- Route of the EO48 road, in blue

Route information
- Length: 181.4 km (112.7 mi)
- Existed: 9 July 1963–present

Major junctions
- East end: Livadeia
- West end: Antirrio

Location
- Country: Greece
- Regions: Central Greece; Western Greece;
- Primary destinations: Livadeia; Arachova; Delphi; Amfissa; Pentapoli [el] (for Lidoriki); Nafpaktos; Antirrio;

Highway system
- Highways in Greece; Motorways; National roads;
| ← EO46 |  | → EO50 |

= Greek National Road 48 =

Trunk road in Greece

National Road 48 (Εθνική Οδός 48, abbreviated as EO48) is a single carriageway road in central Greece. It connects the Greek National Road 5 at Antirrio with the town Livadeia, passing through Naupactus and Delphi.
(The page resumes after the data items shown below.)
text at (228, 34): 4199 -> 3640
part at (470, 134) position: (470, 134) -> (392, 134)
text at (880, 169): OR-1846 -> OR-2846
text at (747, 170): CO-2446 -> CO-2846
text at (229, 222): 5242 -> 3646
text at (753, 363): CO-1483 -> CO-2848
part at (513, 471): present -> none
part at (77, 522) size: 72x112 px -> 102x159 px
The section between Antirrio and Itea is part of European route E65. The EO48 passes through the regional units Aetolia-Acarnania, Phocis and Boeotia.

==Route==

The EO48 is officially defined as an east–west route along the northern side of the Gulf of Corinth in Central Greece, from Boeotia to Aetolia-Acarnania: it runs between Livadeia in the east and Antirrio in the west, via Arachova, Delphi, Amfissa, Pentapoli (for Lidoriki), and Nafpaktos. Two short sections of the EO48, between Amfissa and Chrisso and between Nafpaktos and Antirrio, are part of the European route E65: the remainder of the E65 between Amfissa and Antirrio follows the Thermopylae–Antirrio National Road south of the EO48, bypassing Nafpaktos.

The EO48 connects with the EO3 at Livadeia, the EO27 at Amfissa, and the A5 motorway and EO5 at Antirrio. There are three tunnels longer than 100 m on the EO48: west of Tsoukalades (Karakolithos tunnel, 300 m); east of Arachova (200 m); and west of Agios Georgios (100 m).

==History==

Ministerial Decision G25871 of 9 July 1963 created the EO48 from part of the short-lived EO18, which ran between Livadeia and Ioannina, via Antirrio. In 1978, the EO48 was realigned away from Lidoriki, due to the creation of a reservoir to supply drinking water in Attica.